START Data provided

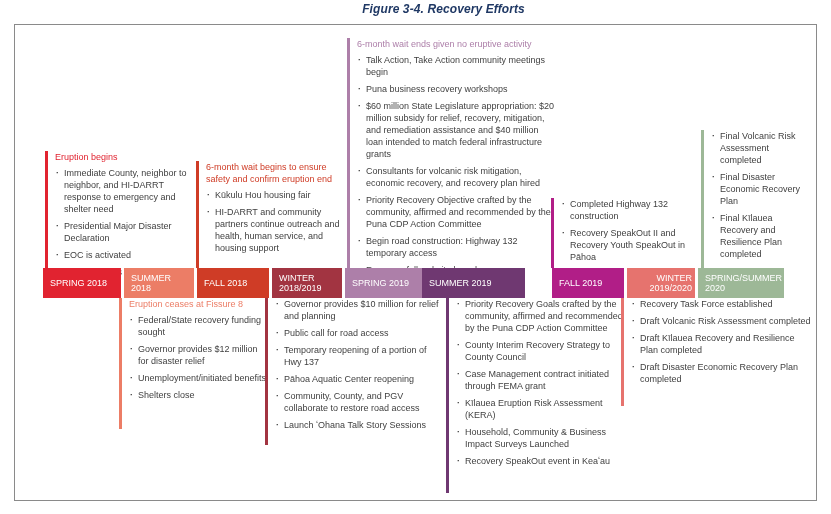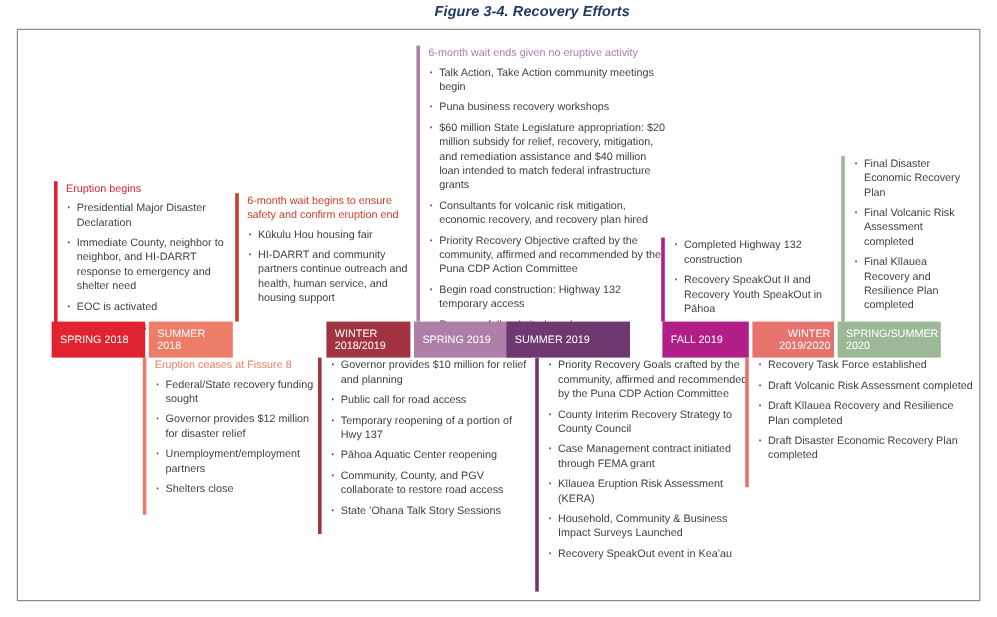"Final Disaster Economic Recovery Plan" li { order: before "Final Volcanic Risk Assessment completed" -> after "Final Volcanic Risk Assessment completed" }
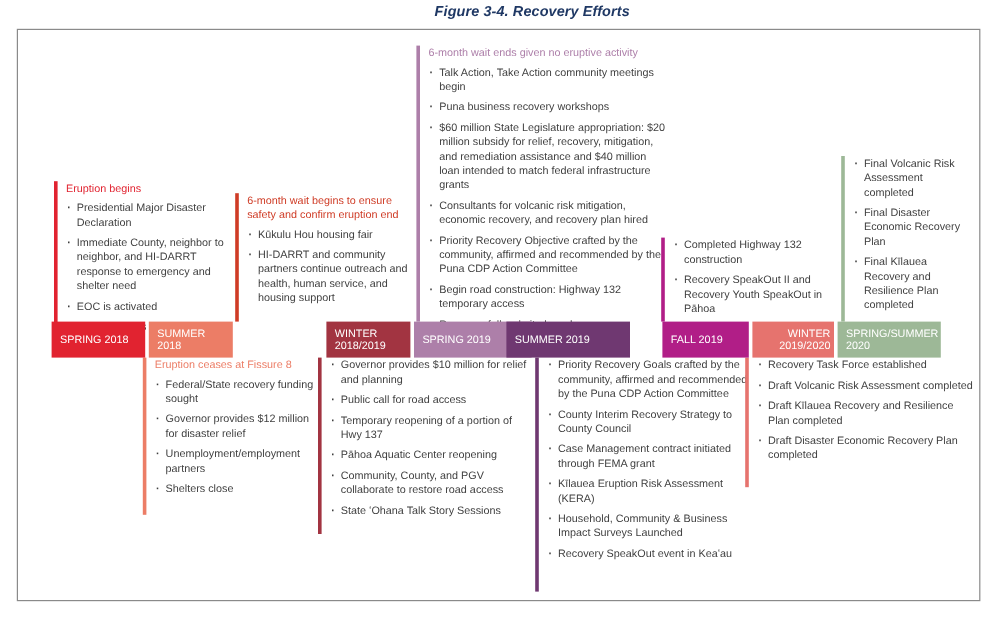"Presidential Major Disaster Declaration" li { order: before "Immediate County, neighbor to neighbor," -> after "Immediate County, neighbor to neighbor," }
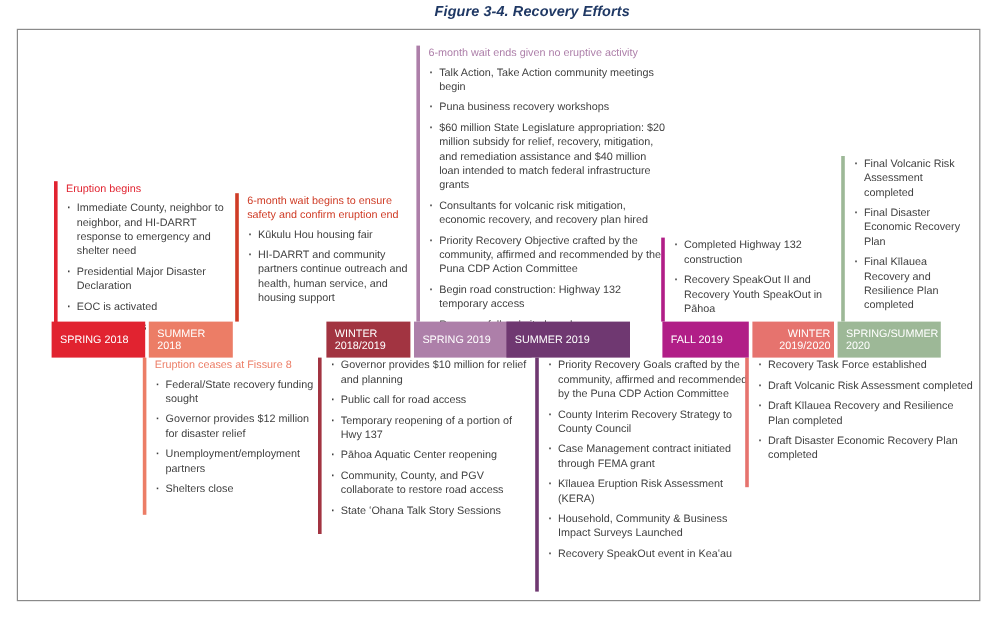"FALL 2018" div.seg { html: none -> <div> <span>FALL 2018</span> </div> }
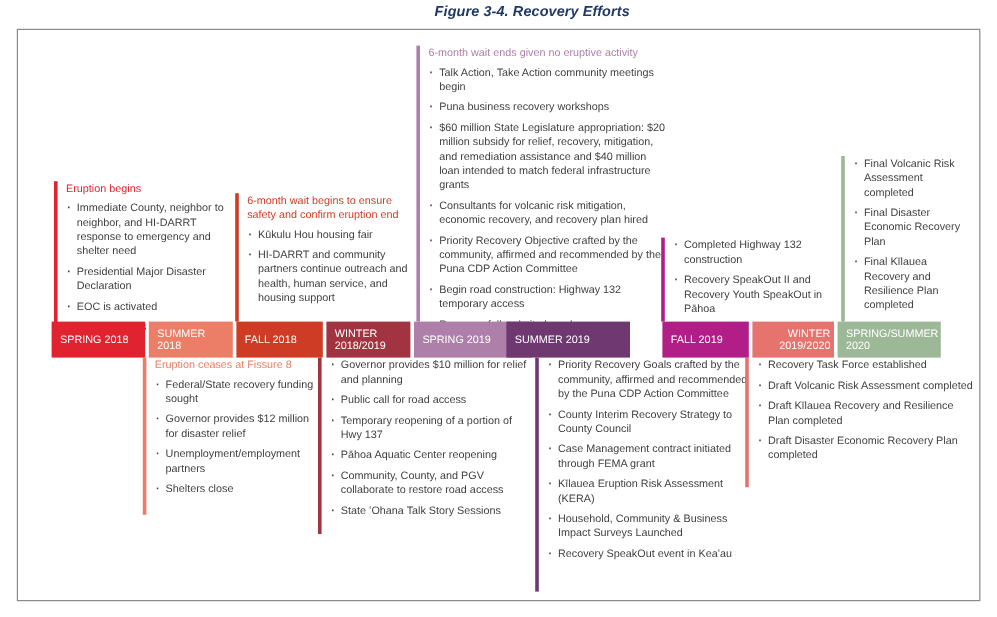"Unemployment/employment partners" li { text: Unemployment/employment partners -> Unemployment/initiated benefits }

END Data provided
START Data provided

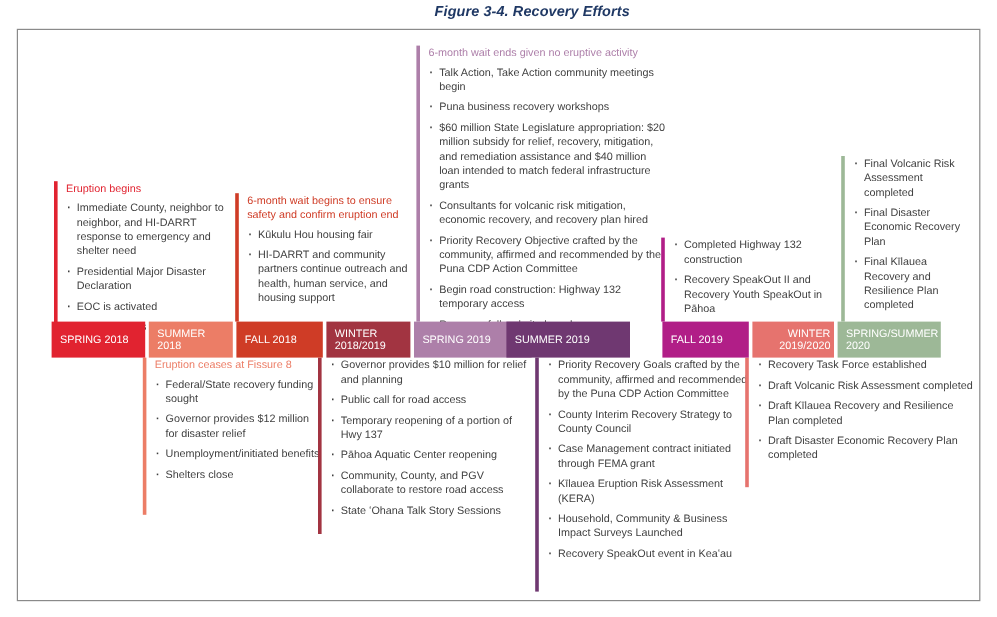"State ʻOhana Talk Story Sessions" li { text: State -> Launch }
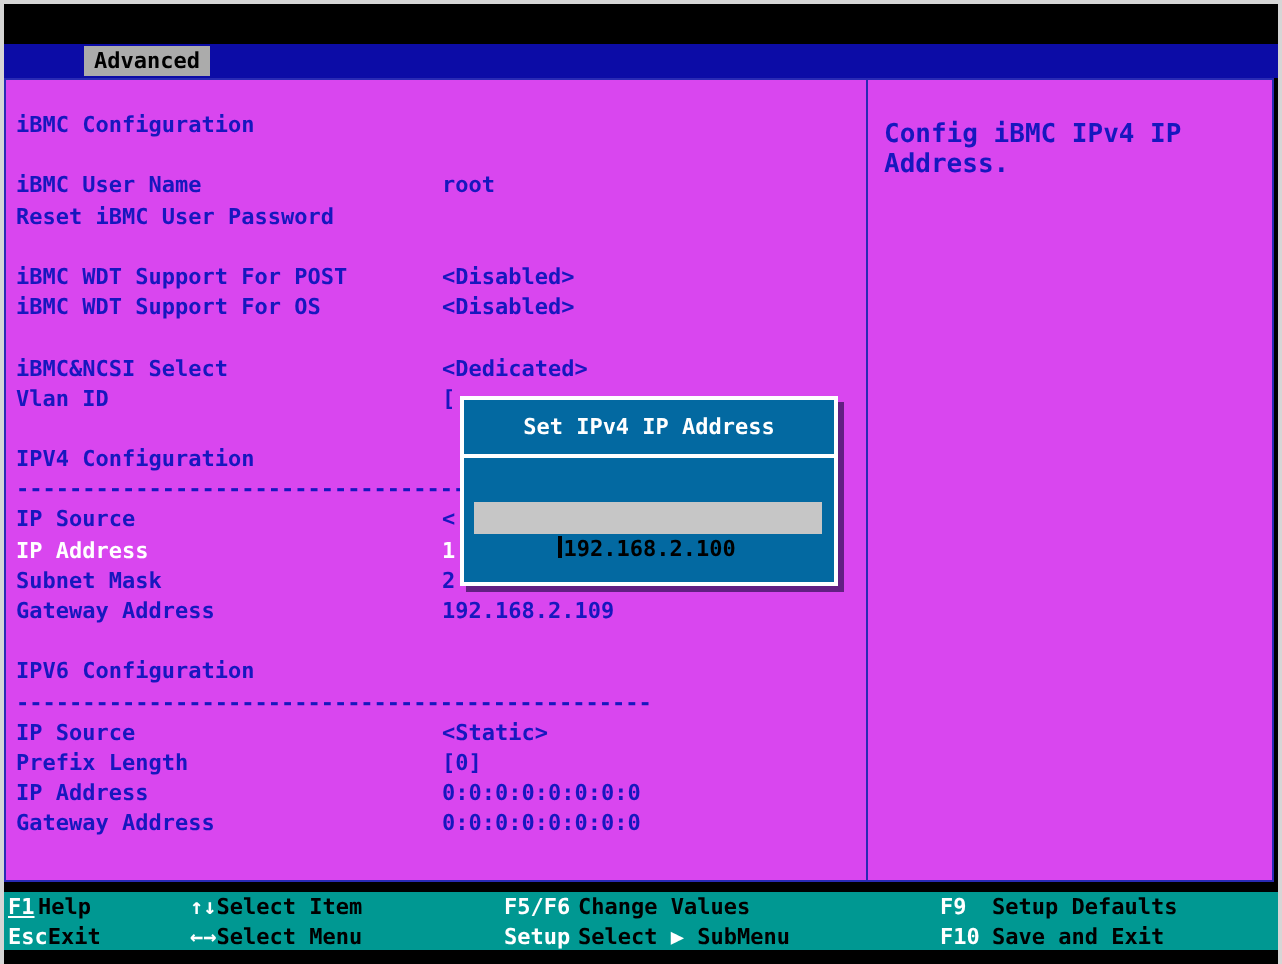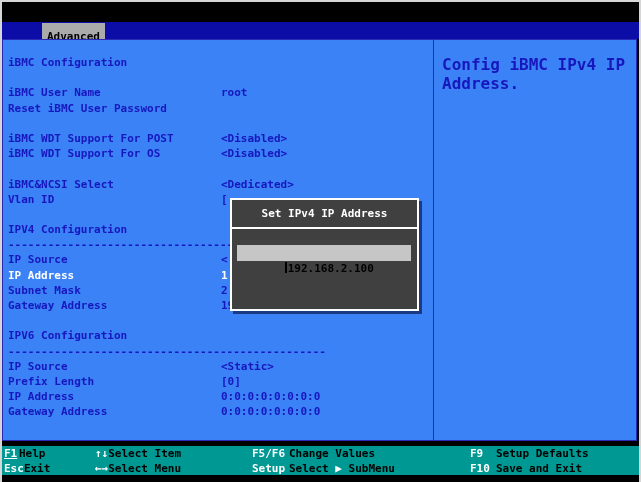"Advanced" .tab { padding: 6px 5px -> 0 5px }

END Data provided

Work instruction: What you need to produce is an exact copy of the entries above, limited to the lines from the one with "html: none ->" up to and including the one with "text: Unemployment/employment partners", without pictures.

Answer to this exercise:
"FALL 2018" div.seg { html: none -> <div> <span>FALL 2018</span> </div> }
"Unemployment/employment partners" li { text: Unemployment/employment partners -> Unemployment/initiated benefits }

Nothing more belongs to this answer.